Me as the Professional!
Me as the Professional!

Yesterday a colleague questioned my informal style of communicating with the parents of my students.  (I address parents with their first names in emails and sign off with my first name.)  My colleague, however, reminded me that when we go to see other professionals like Doctors, we use Dr. Last Name to address them.  Why should teachers be any different?  I don’t know if using my first name versus my last name really affects others’ view of me.  Partly why I’m so informal is because I taught up north in New York and Cambridge, MA.  Up there everyone is on a first name basis.  In some cases, the students even call the teacher by their first name.  I even called my principal by his and her first name.  Here, however, everyone goes by last names, almost exclusively.  It was quite the adjustment for me, when I moved back to the area.

It got me thinking about whether I am seen as a professional in my industry and more importantly did I see myself as a professional.  When N started working as a doctor, everyone, including his administrative assistants, call him Dr. Additionally, when he calls a patient or a pharmacist back, he refers to himself as Dr.  Yet I always have referred to myself with my first name.  Especially when I meet with parents, who are like my version of patients.

What does professional really mean?  [My answers follow in particular order.]

1.  Dress

2.  Others trust your opinion as a professional on the topics connected to teaching.

3.    Degrees

4.  Experience

5.  A certain unspoken respect from your colleagues in the industry and other professionals (i.e. parents) in your society.

I think on one hand my wardrobe screams professional and my teaching too.  And yet, my opinions about curriculum and testing aren’t always heard or trusted by parents or others above me.  How much does me using my first name versus my last have to do with it?  Is it me or our society that allows people to view teachers as not as professional as doctors?

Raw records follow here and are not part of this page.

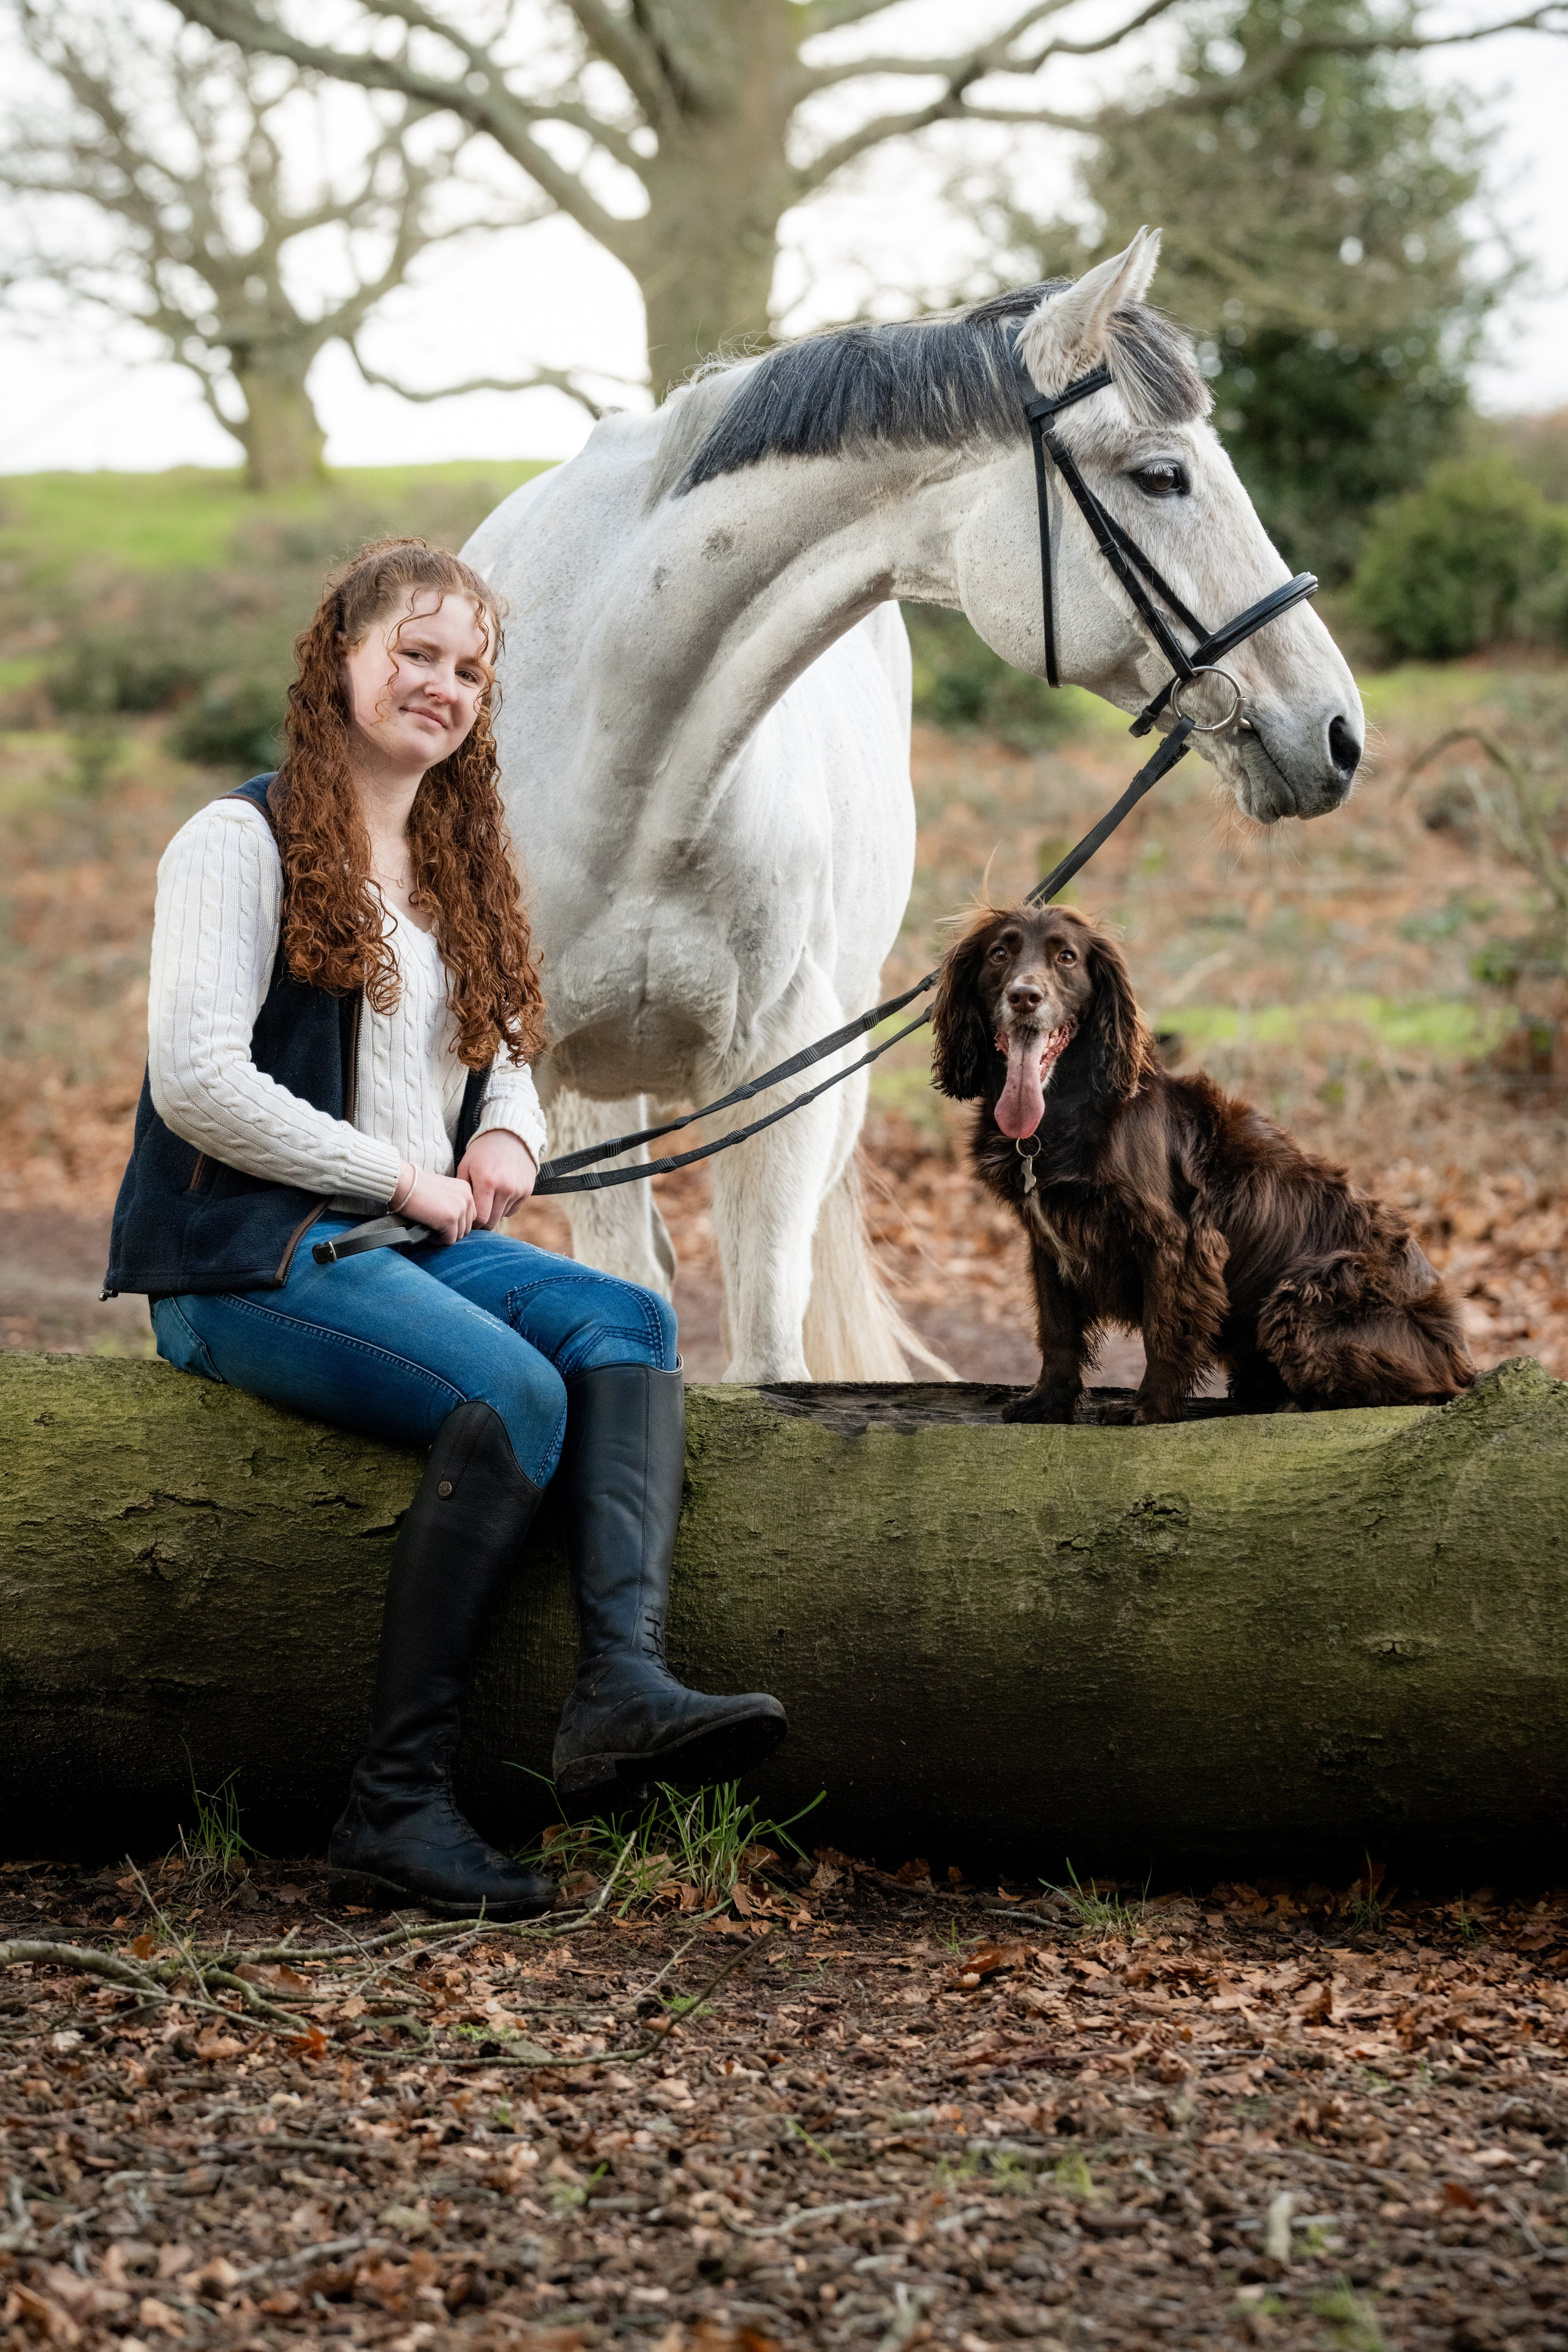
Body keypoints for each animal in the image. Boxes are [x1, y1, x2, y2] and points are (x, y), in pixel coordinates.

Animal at [463, 229, 1364, 1385]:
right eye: (1163, 476)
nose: (1337, 732)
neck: (625, 761)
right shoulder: (539, 1077)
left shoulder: (779, 1082)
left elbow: (770, 1348)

Is something as small as my name making parents see me as unprofessional?  And why is it that we as a country see doctors automatically as professionals, yet can’t see teachers in the same ranking?  Are we not all in the same tier?  We are expected to work long hours for lower wages.  We are expected to meet with parents for 51/2 hours after teaching for 6 hours.  We are expected to teach curriculum that someone who hasn’t been in the classroom for years has written and when we share our experience, it is not heard.  I mean when my husband shares with his colleague who is a dentist his diagnosis of a patient, the dentist and patient listens.  What is the difference really between doctors, CEO’s, and teachers?  If another doctor came into my husband’s practice and told him that from now on he had to perform surgery a certain way, he would and could easily say no as the professional.  Yet in my profession, this happens daily–others come in and change curriculum.  In fact, parents have more of a say in curriculum than teachers, in some cases.

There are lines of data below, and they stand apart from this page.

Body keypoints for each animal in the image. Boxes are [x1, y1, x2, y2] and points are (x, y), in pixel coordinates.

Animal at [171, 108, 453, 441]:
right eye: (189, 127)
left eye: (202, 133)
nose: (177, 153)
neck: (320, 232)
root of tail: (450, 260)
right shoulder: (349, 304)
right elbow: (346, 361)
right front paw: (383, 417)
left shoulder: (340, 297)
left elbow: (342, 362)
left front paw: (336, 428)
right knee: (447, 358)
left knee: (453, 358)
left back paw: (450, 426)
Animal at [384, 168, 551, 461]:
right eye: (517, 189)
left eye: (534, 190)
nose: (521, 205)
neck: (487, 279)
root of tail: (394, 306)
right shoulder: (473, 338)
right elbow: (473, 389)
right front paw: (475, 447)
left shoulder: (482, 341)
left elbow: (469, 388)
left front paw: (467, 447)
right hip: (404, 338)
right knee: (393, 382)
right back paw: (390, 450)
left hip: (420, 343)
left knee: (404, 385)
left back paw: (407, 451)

While I am not oblivious to the vast difference in the two jobs, there is something to be said about how one gets treated as a professional and the other doesn’t. So I ask again, how much of this has to do with my name?


10 thoughts on “What’s in a Name Anyway?

  1. Interesting questions you raise here. I don’t think one can come up with a definitive answer for these either. I suppose part of it just has to do with the culture itself – it is acceptable in USA, whereas in India (which is where I grew up) it shows disrespect. If, however I were to go ahead and address a faculty member by his/her first name, it would suggest a sort of familiarity which in some ways contradicts respect. It would suggest I saw the faculty as a friend rather than someone to be seen as a professional to be respected. Then again, that is in India, and this is the US. 2 very different worlds. 🙂

  2. When I write to parents, I address them by their last name, and then I sign my full name. If they then address me by my first name and sign their first name, I follow course. I don’t see addressing each other that way as a sign that they don’t think I’m a professional. In the best relationships with parents, we are partners in what is best for the student.

  3. Good questions all. New England IS very informal … much more so than NY where I grew up. Some of us don’t automatically command respect. I’m not sure why that is.

  4. I think if you want the “respect” of being called by your last name, then you should use your last name when you address yourself to others. In a related note, I don’t personally believe that use of first or last name equals respect. Around here, where I live, in the Great Midwest, pretty much everyone is on a first name basis. Summing it up, use of first and last name isn’t about respect. I’m blabbing on, sorry.

  5. On my school Web site I am Dr.; to my middle school students – I am Mrs. (The Dr. seems too pretentious for 8th grade.) When I speak somewhere – I am Dr. again. And it is so strange to hear people address me with the Dr. I look around to see who they are speaking to. One day – maybe – it will sound right.

    I think the respect comes from those who appreciate the help they had getting to their place in the world. Disrespect for teachers comes from those who want everyone to believe that they got there all by themselves.